> _PASSAGE_
A vintage 1-pound jar of Bakewell Cream. "In Maine, the product has never been out of the cupboard of anyone who ever tried it," according to a 1-page "Bakewell Cream Story" that comes with the tin if you buy it online. Credit: Courtesy of Jim Collins, New England Cupboard

On a busy summer weekend, Moody’s Diner in Waldoboro serves roughly 400 biscuits — in breakfast sandwiches, with sausage gravy and haddock chowder. Every dinner comes with a homemade biscuit, and diners who still haven’t had their fill can order the strawberry shortcake for dessert.

Moody’s makes the biscuits with Bakewell Cream, a leavener developed in Bangor roughly 80 years ago that many home bakers in Maine — and their mothers, grandmothers and great aunts — still swear by. Bakewell Cream, they say, creates the lightest, fluffiest biscuits ever.

“I’m not really sure what magical powers it holds, but it definitely…” Heather Instasi, baker at Moody’s, didn’t finish her thought. “You know, we cannot make our biscuits without it.”

Colby College graduate (class of 1916) and Bangor businessman Byron H. Smith is said to have invented the leavener to alleviate a shortage of cream of tartar during World War II. Today, the product is part of the New England Cupboard group of companies, based in Hermon and owned by Jim Collins. He bought Bakewell Cream in 2008, and he manufactures the leavener in the Penobscot County town.

“It is my No. 1 product I do sell,” Collins said.

Mystery in a tin

You can learn a lot about Byron H. Smith in old newspapers.

He opened his eponymous business, Byron H. Smith & Co., in 1922, selling spices and flavoring extracts. By 1930, the extracts (vanilla, orange and lemon) were “becoming popular throughout the state for their uniform excellence,” the Bangor Daily Commercial wrote. Smith served on the PTA and in the state’s National Guard, which in 1932 held a chicken dinner in his honor and gave him an “attractive wrist watch,” the Bangor Daily News reported.

By the time Smith ran for the Legislature in 1940, he was a “substantial real estate owner (who) has built up a prosperous business,” the Bangor Daily News wrote. “A man of recognized ability and experience…”

Smith suffered a tragedy. In 1936, his 15-year-old daughter Marjorie died instantly in a car accident while driving back to Bangor from the family summer home in Hampden. His wife Jennie died in 1944 after a period of ill health. Two years later, Woodford M. Rand, a manager at Byron H. Smith & Co., accidentally shot and killed himself while cleaning his rifle. The business closed for a day in his honor.

> _SET EXERCISE_
Using the Bakewell Cream passage, decide whether each statement agrees with it, answering yes or no and quoting the words that settle it: (a) Jim Collins bought Bakewell Cream in 2008; (b) Byron H. Smith opened his business in 1930; (c) Moody's Diner is in Hermon.

> _AVAILABLE DATA_
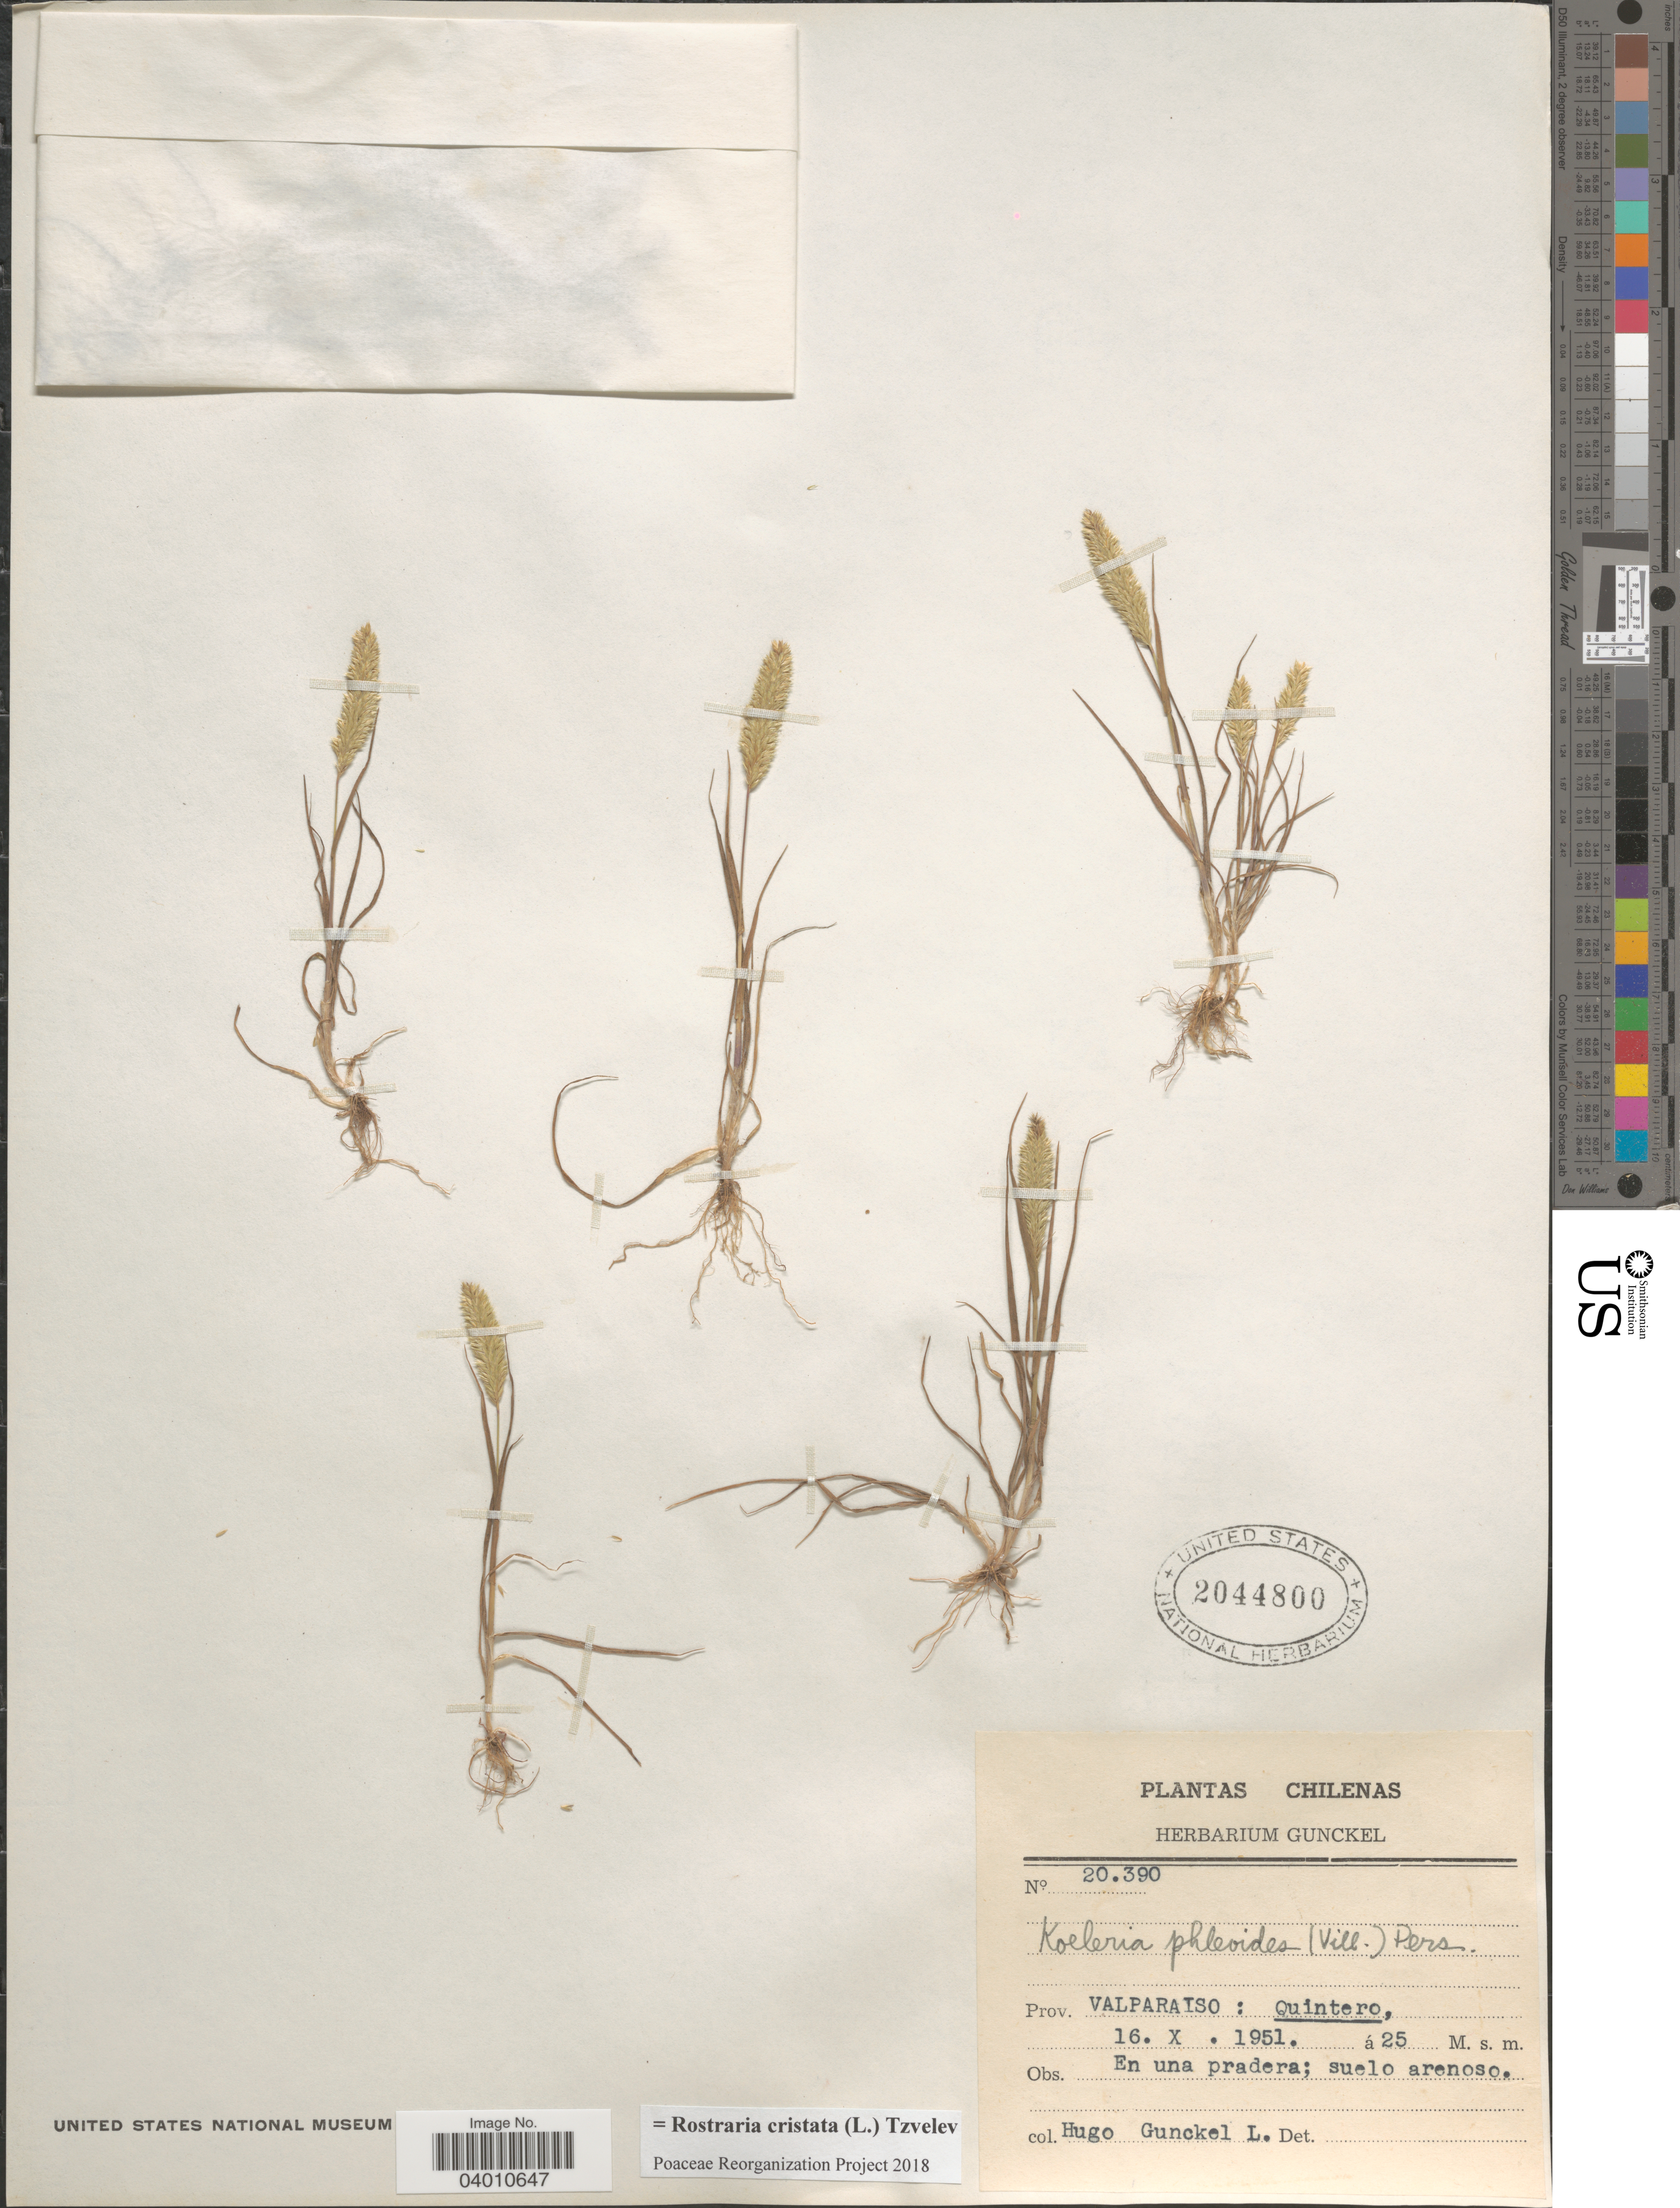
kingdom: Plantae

> _CORRECT RESULT_
(a) Yes: "He bought Bakewell Cream in 2008"
(b) No: "He opened his eponymous business, Byron H. Smith & Co., in 1922"
(c) No: "Moody’s Diner in Waldoboro"